What do I do when I’m not coaching?

There are moments as a coach when we are not training, and those are very useful periods to keep growing, take some perspective on things and analyze certain aspects of the game that are difficult, at least for me, when you are coaching. I’m going to tell you how I structure my time and how is a day in my life now that I’m awaiting future projects.

 

The first thing I do is to plan and divide the day in time slots to devote it to my job as a coach and to other activities such as reading, being with the family or practicing sports.

 

The first time slot of the day is devoted to analyzing teams. After the formation to local coaches I gave in China where I talked about positional play, I continue to deepen in this playing style and training methodology, so I use the first slot of about four hours in the morning to analyze teams such as Pep Guardiola’s Manchester City, Sampaoli’s Sevilla, Tuchel’s Borussia Dortmund and Ariel Holan’s Defensa y Justicia. Also if during the weekend I saw any interesting match I cut sequences of teams I liked such as Sarri’s Napoli, Klopp’s Liverpool and Pochettino’s Tottenham.

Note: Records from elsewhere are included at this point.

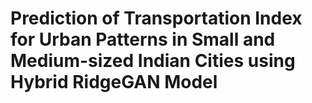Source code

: # Prediction of Transportation Index for Urban Patterns in Small and Medium-sized Indian Cities using Hybrid RidgeGAN Model
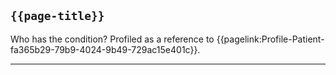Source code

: ## <code>{{page-title}}</code>

Who has the condition? Profiled as a reference to {{pagelink:Profile-Patient-fa365b29-79b9-4024-9b49-729ac15e401c}}.

---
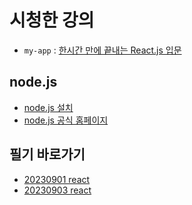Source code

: # 시청한 강의
- `my-app` : [한시간 만에 끝내는 React.js 입문](https://youtu.be/6GECT2Jrr_g)

## node.js
- [node.js 설치](https://youtu.be/5l4nma-WbHs)
- [node.js 공식 홈페이지](https://nodejs.org/en)

## 필기 바로가기
- [20230901 react](https://github.com/bbungbbun/study-react/blob/master/text/20230901%20react.md)
- [20230903 react](https://github.com/bbungbbun/study-react/blob/master/text/20230903%20react.md)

Every day I try to analyze and cut playing sequences that I can analyze in depth and also show my future teams in order to internalize some aspects of the play in a simple way.

 

I devote the second time slot, in the afternoon, to my family, practice some sport and no more than two hours to learn languages. I’ve been learning Chinese for some time now with the method 8belts (www.8belts.com) and I’ve just started with Japanese with a personal teacher that I hired through the web (www.grapclass). This way, I try to learn two languages that seduce me and, in case I had the opportunity to coach in those countries, would be able to have some knowledge of them. After the experience this summer in China and observing Guardiola coach in Munich last February, I realized the importance for us as coaches to be able to communicate with the players in their own language, even in a simple way. They appreciate it a lot and value the effort made to know their language. It is not that much about dominating it but being able to communicate with them and use some technical training terms. It wasn’t the case of Guardiola, who did dominate German perfectly. At least, I thought so!

 

The third time slot comes during the night, when I’m more relaxed and I watch matches, more with the purpose of scouting players and widen my knowledge of the market. I’m now analyzing players from J-League 1 and J-League 2 in Japan, and also the Asian national teams who are now playing the qualifying rounds for Russia 2018 World Cup.

 

This way I keep myself active, I keep preparing myself and growing as a coach for future projects, and analyzing players who could adapt to the playing style I like to implement in my teams.